Once upon a time, Brees used to drum up business by keeping an eye out for people with For Sale By Owner signs in their yards, then persuading them to let her represent them. But those signs have disappeared because sellers from the outset realize they need all the help they can get.

Last year started out pretty well for Brees, but then November ushered in a quiet stretch that lasted until this April. It was enough to make her rethink her career path.

"I really did a reality check," she said. "Should I stick this out financially? I can't really see myself doing anything else, so I made the decision to stick it out. And on April 1, my phone started ringing again, and here we are.

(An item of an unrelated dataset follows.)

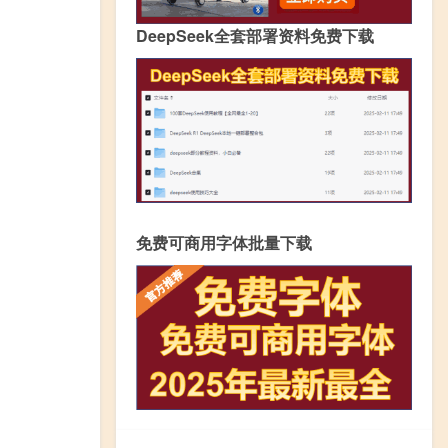
DeepSeek全套部署资料免费下载
免费可商用字体批量下载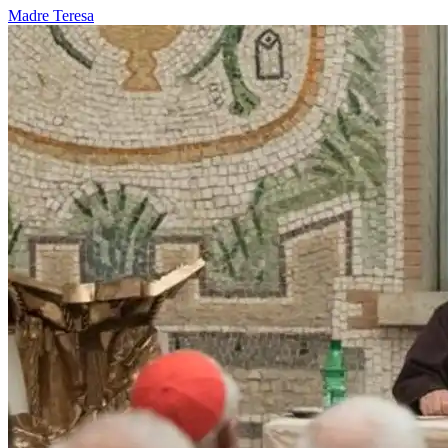
Madre Teresa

"I'm having an OK year, not a record-setting year. If I were single and we didn't have a dual-income family, I don't know if I would do it."

These days, like most agents, she's living off of referrals and repeat business, which she's scrupulously cultivated during her brief career.

"That's the only thing that saves me," she said. "That's really what's keeping me going--knowing those people hopefully will call me again."

Still, experts point out that things could be worse. After all, in real estate the only thing as inevitable as the next downturn is the next upturn. You just have to make sure you're around to enjoy it.

"If you asked the average guy on the street, they'd think that everybody in the real estate business should be on the food line," Litten said.

The reality, Litten said, is that 52,000 to 54,000 people will be buying or selling homes this year in central Indiana--many with the help of Realtors.

"Now that's a lot of people. And to put that in perspective, during our best year ever it was 67,000. It is what it is. If you come in and work, you'll find people buying and selling real estate."

Just not quite as many as a few years ago.